◆ Problem requirements:
Please print the material below line by line, reproducing every word, symbol, and number without any change.

═════ Given data

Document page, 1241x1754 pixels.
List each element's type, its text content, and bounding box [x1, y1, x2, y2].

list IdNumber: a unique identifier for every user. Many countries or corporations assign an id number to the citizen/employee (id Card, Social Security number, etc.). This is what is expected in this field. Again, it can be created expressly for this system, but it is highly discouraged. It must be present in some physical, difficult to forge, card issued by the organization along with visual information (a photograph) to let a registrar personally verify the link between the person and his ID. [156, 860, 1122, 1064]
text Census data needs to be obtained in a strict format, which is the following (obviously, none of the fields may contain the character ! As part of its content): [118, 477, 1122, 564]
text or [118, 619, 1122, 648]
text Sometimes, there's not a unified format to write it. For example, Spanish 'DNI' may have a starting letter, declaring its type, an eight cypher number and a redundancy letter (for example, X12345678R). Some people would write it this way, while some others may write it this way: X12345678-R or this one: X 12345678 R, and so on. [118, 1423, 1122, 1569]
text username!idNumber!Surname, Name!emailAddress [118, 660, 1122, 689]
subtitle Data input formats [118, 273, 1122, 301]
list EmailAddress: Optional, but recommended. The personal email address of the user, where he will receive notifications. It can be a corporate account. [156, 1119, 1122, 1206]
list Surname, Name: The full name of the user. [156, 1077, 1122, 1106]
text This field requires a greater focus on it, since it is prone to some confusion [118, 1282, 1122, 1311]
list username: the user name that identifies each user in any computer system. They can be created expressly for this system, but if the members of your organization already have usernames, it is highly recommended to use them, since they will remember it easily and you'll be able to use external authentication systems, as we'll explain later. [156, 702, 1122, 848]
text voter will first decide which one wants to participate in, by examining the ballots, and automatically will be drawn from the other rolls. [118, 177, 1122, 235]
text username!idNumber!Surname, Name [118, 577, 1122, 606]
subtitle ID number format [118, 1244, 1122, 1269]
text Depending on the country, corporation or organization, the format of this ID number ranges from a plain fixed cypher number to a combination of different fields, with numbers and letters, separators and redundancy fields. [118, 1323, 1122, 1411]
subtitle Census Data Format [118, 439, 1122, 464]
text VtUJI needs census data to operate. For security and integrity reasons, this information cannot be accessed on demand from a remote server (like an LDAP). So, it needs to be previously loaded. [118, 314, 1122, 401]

══════════

◆ Answer:
Document page, 1241x1754 pixels.
List each element's type, its text content, and bounding box [x1, y1, x2, y2].

list IdNumber: a unique identifier for every user. Many countries or corporations assign an id number to the citizen/employee (id Card, Social Security number, etc.). This is what is expected in this field. Again, it can be created expressly for this system, but it is highly discouraged. It must be present in some physical, difficult to forge, card issued by the organization along with visual information (a photograph) to let a registrar personally verify the link between the person and his ID. [156, 860, 1122, 1064]
text Census data needs to be obtained in a strict format, which is the following (obviously, none of the fields may contain the character ! As part of its content): [118, 477, 1122, 564]
text or [118, 619, 1122, 648]
text Sometimes, there's not a unified format to write it. For example, Spanish 'DNI' may have a starting letter, declaring its type, an eight cypher number and a redundancy letter (for example, X12345678R). Some people would write it this way, while some others may write it this way: X12345678-R or this one: X 12345678 R, and so on. [118, 1423, 1122, 1569]
text username!idNumber!Surname, Name!emailAddress [118, 660, 1122, 689]
subtitle Data input formats [118, 273, 1122, 301]
list EmailAddress: Optional, but recommended. The personal email address of the user, where he will receive notifications. It can be a corporate account. [156, 1119, 1122, 1206]
list Surname, Name: The full name of the user. [156, 1077, 1122, 1106]
text This field requires a greater focus on it, since it is prone to some confusion [118, 1282, 1122, 1311]
list username: the user name that identifies each user in any computer system. They can be created expressly for this system, but if the members of your organization already have usernames, it is highly recommended to use them, since they will remember it easily and you'll be able to use external authentication systems, as we'll explain later. [156, 702, 1122, 848]
text voter will first decide which one wants to participate in, by examining the ballots, and automatically will be drawn from the other rolls. [118, 177, 1122, 235]
text username!idNumber!Surname, Name [118, 577, 1122, 606]
subtitle ID number format [118, 1244, 1122, 1269]
text Depending on the country, corporation or organization, the format of this ID number ranges from a plain fixed cypher number to a combination of different fields, with numbers and letters, separators and redundancy fields. [118, 1323, 1122, 1411]
subtitle Census Data Format [118, 439, 1122, 464]
text VtUJI needs census data to operate. For security and integrity reasons, this information cannot be accessed on demand from a remote server (like an LDAP). So, it needs to be previously loaded. [118, 314, 1122, 401]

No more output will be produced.